How to complete this task:
Set down, word for word, each line from the top of the data through the line that has "pyautogui.click(564, 539)"; omit every picture.

Input data:
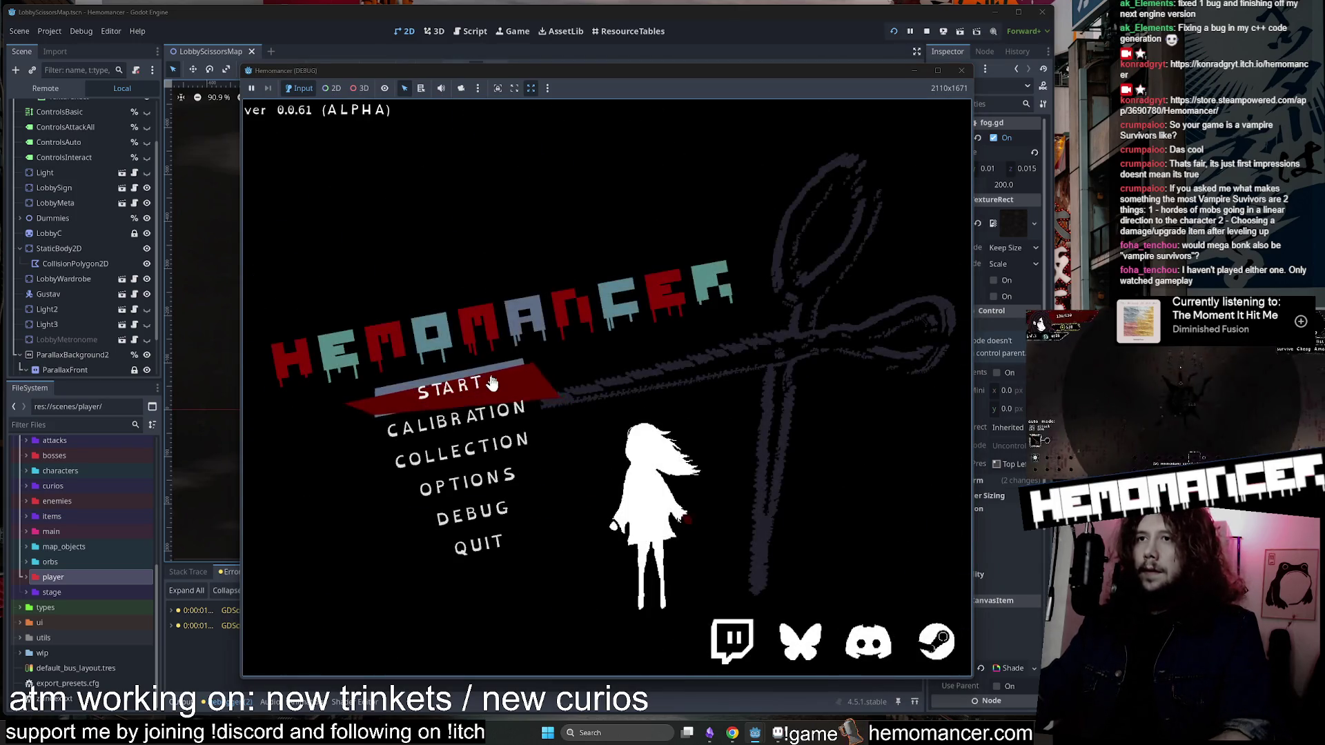
pyautogui.press('Return')
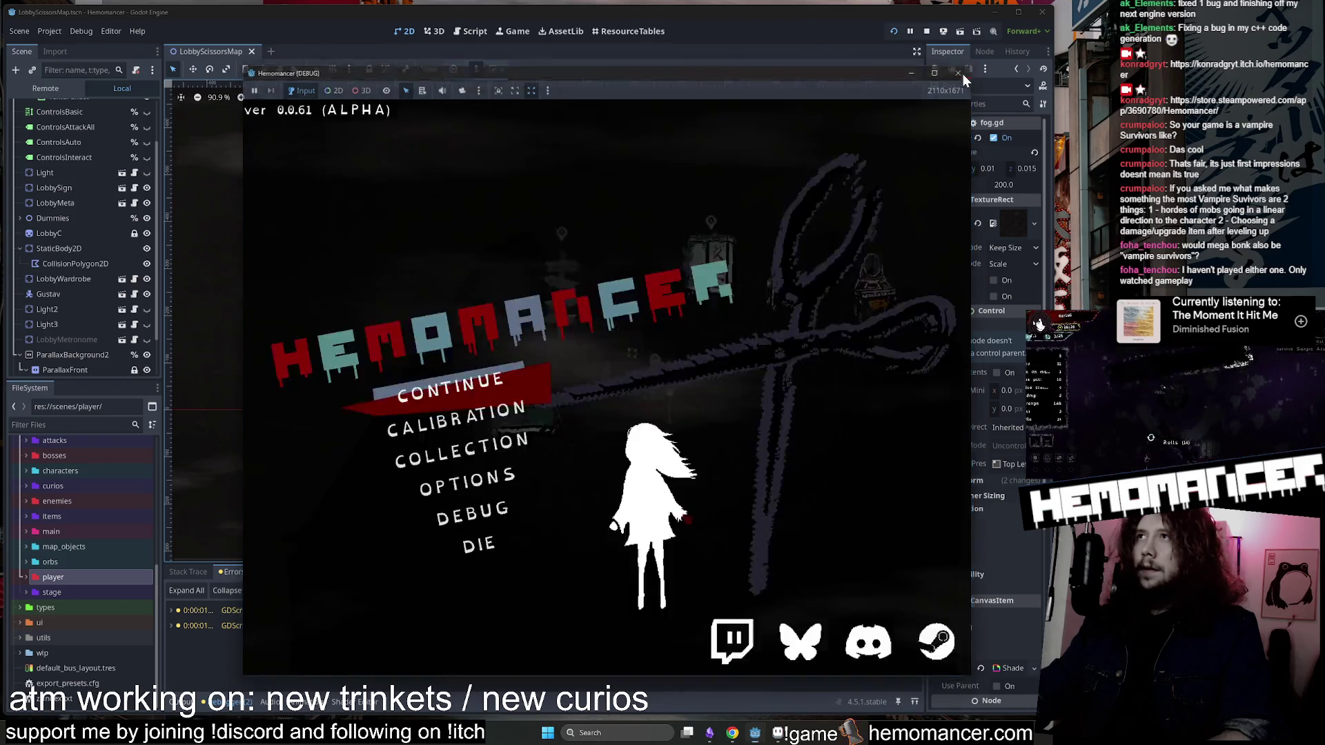
pyautogui.click(962, 72)
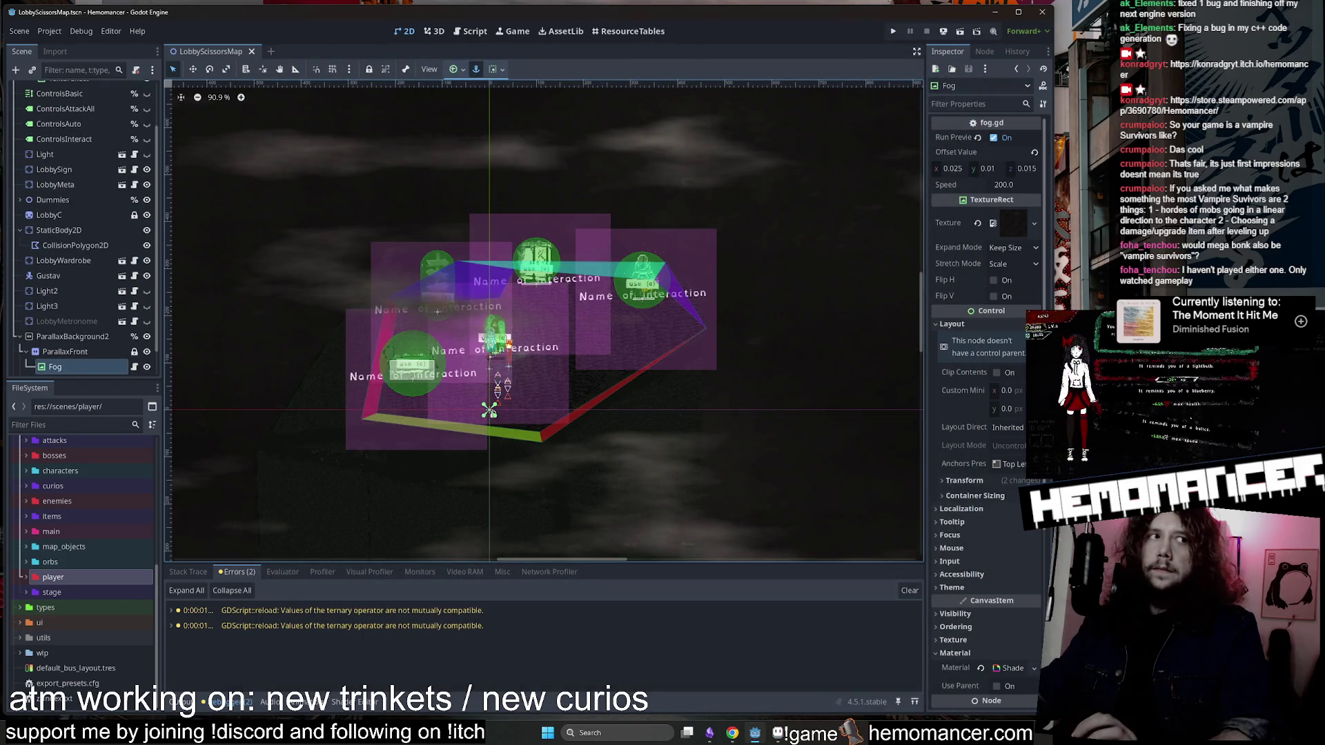
# Export the Windows Desktop preset to HemomancerPlaytest.exe, overwriting the existing build.
pyautogui.click(52, 29)
pyautogui.click(75, 105)
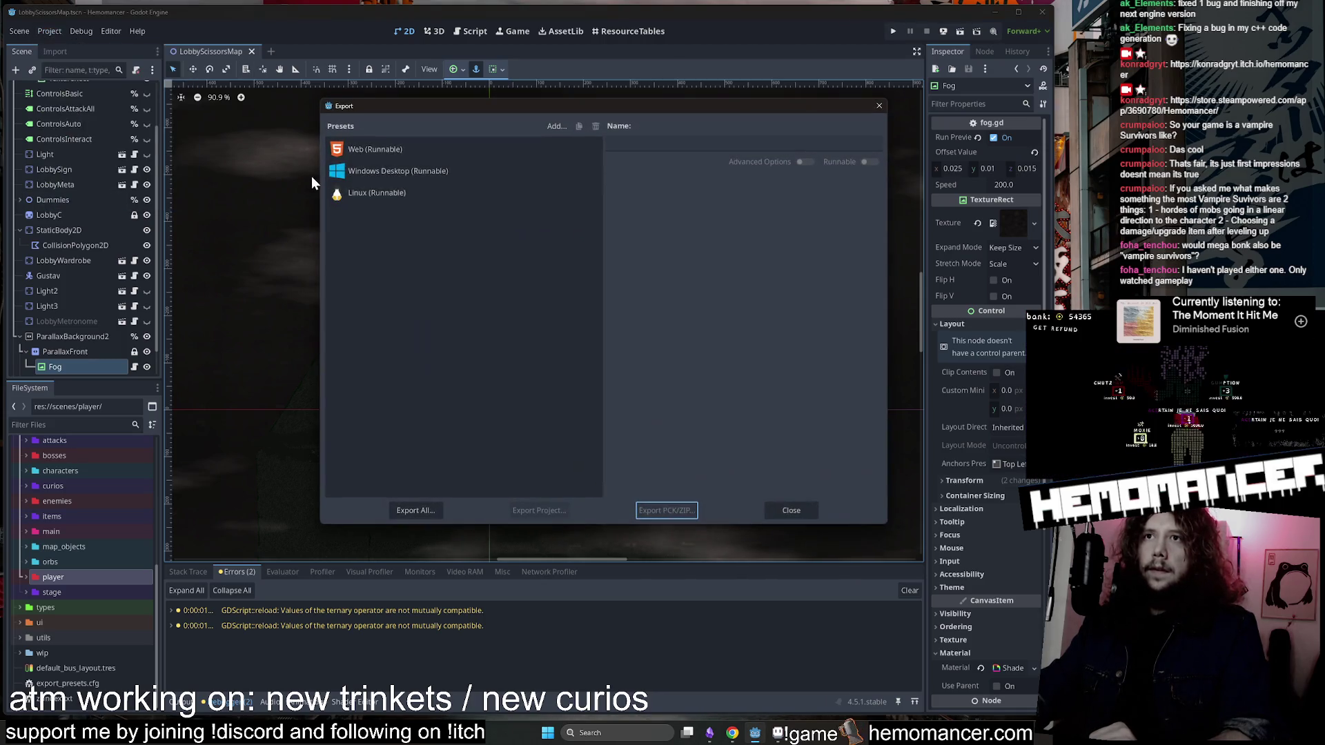
pyautogui.click(378, 171)
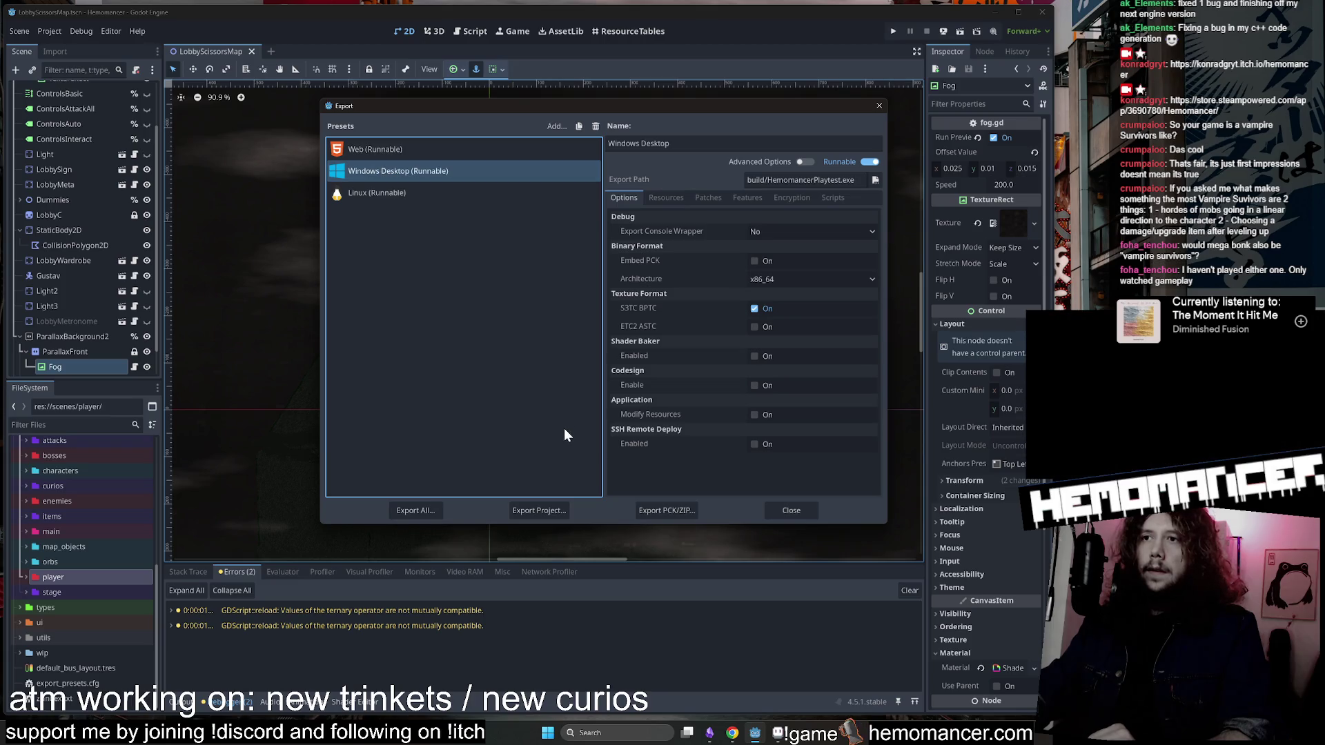
pyautogui.click(539, 511)
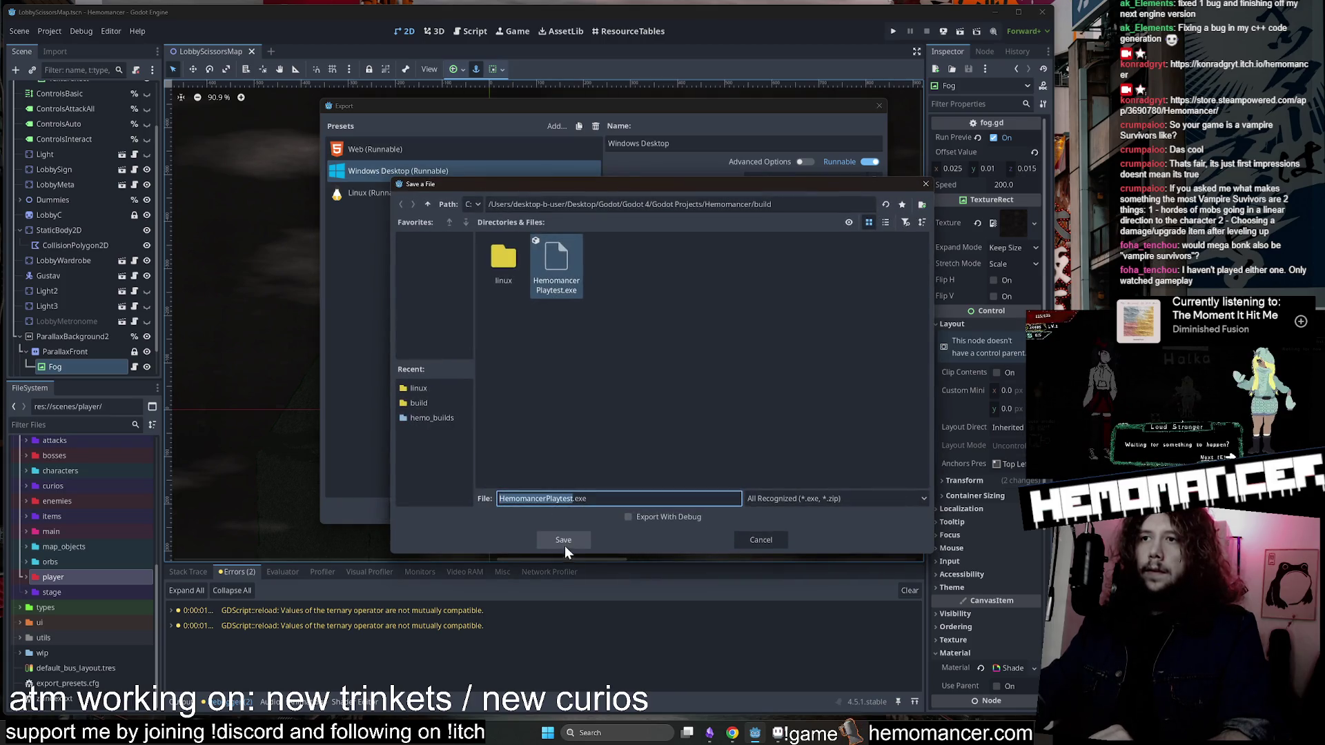
pyautogui.click(564, 539)
pyautogui.click(585, 387)
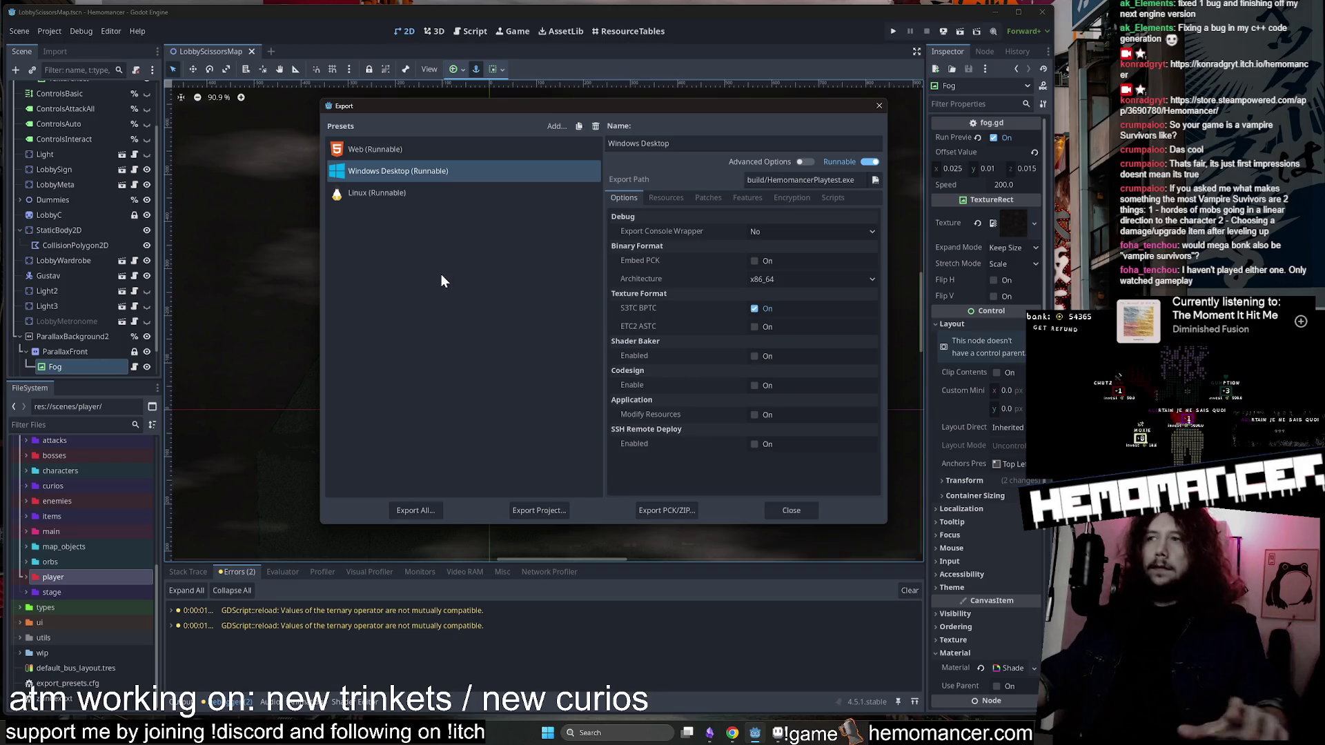
# Export the Linux preset to HemomancerPlaytest.x86_64, overwriting the existing build.
pyautogui.click(405, 190)
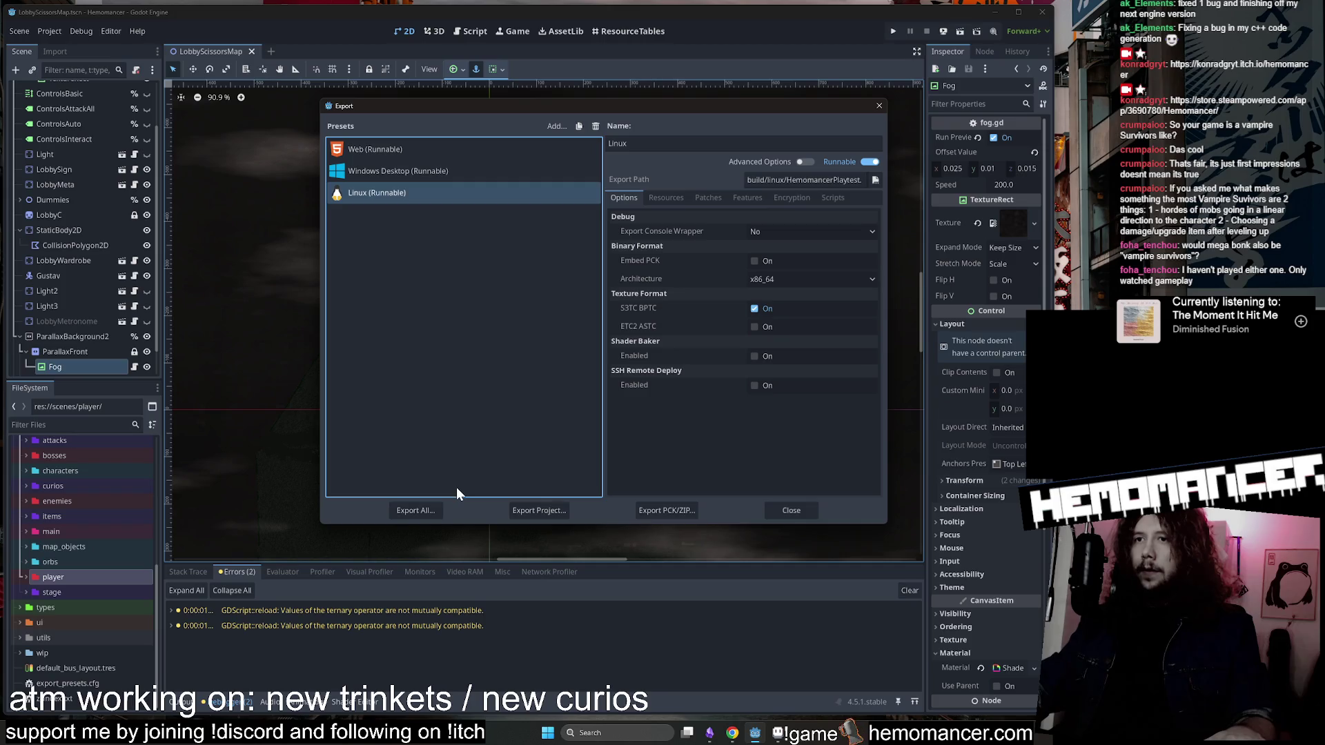
pyautogui.click(519, 514)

Exercise answer:
pyautogui.press('Return')
pyautogui.click(962, 72)
# Export the Windows Desktop preset to HemomancerPlaytest.exe, overwriting the existing build.
pyautogui.click(52, 29)
pyautogui.click(75, 105)
pyautogui.click(378, 171)
pyautogui.click(539, 511)
pyautogui.click(564, 539)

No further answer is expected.